§ Text block:
Transcript of conversation
Ray: So, final question we're going to cover today... So, and those were where they are appropriate. What are the barriers to adopting Scrum in the business, and how do you overcome these?
So I guess that's a more general question and we could spend quite a long time discussing that anyway. But, I guess, at a high level... So let's go with personal experiences. What kinds of problems have you come across, Simon, that are from a business standpoint that have meant Scrum adoption is a problem? I guess we're talking specifically about adopting Scrum in a business context, here, rather than purely in a technology team.
Simon: Yeah. I was going to ask the question.
In some ways... So if we skip over the traditional problems you get with Scrum... So let's just, for the moment, let's not talk about all the problems people always have when they deal with Scrum and talk about the specific ones.
Really, number one, is Scrum is now seen as a software thing. So if you have a real culture of the us and them as the software thing, there's an immediate thing as, like, why would I do that software process? In fact, I recently did a course where people were doing analytics, and they were, like, "Oh, no. We can't do any of these things, because we're doing data analytics, and this is all very specific to software," which is ironic, because I'm working with a couple of data scientists at Sydney who actually roll out specific Agile for analytics courses because they fundamentally see Scrum as solving a lot of the problems they have with analytics products today, because of all the same sort of things happen. So I think sometimes people discount a lot of it because they kind of put it in the same bucket as .NET programming, and they go, ".NET programming has nothing to do with me. That's too techy."

§ Instruction:
Quote the conversation transcript from "Transcript of conversation" to "you overcome these?" word for word.

§ Material provided:
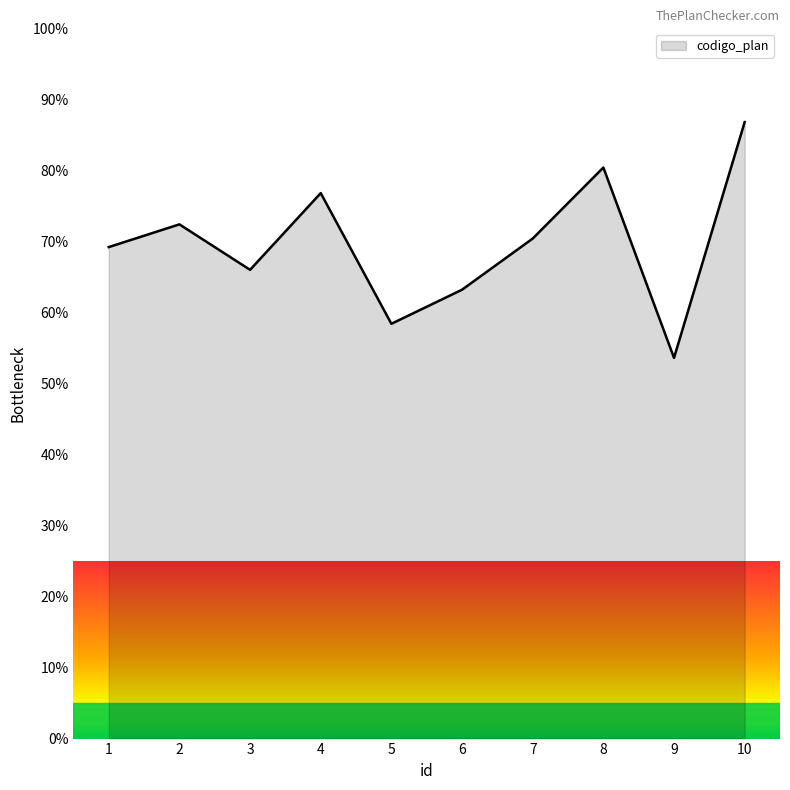

Is it true that the value at 6 is 63.2?

True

§ Answer for this exercise:
Transcript of conversation
Ray: So, final question we're going to cover today... So, and those were where they are appropriate. What are the barriers to adopting Scrum in the business, and how do you overcome these?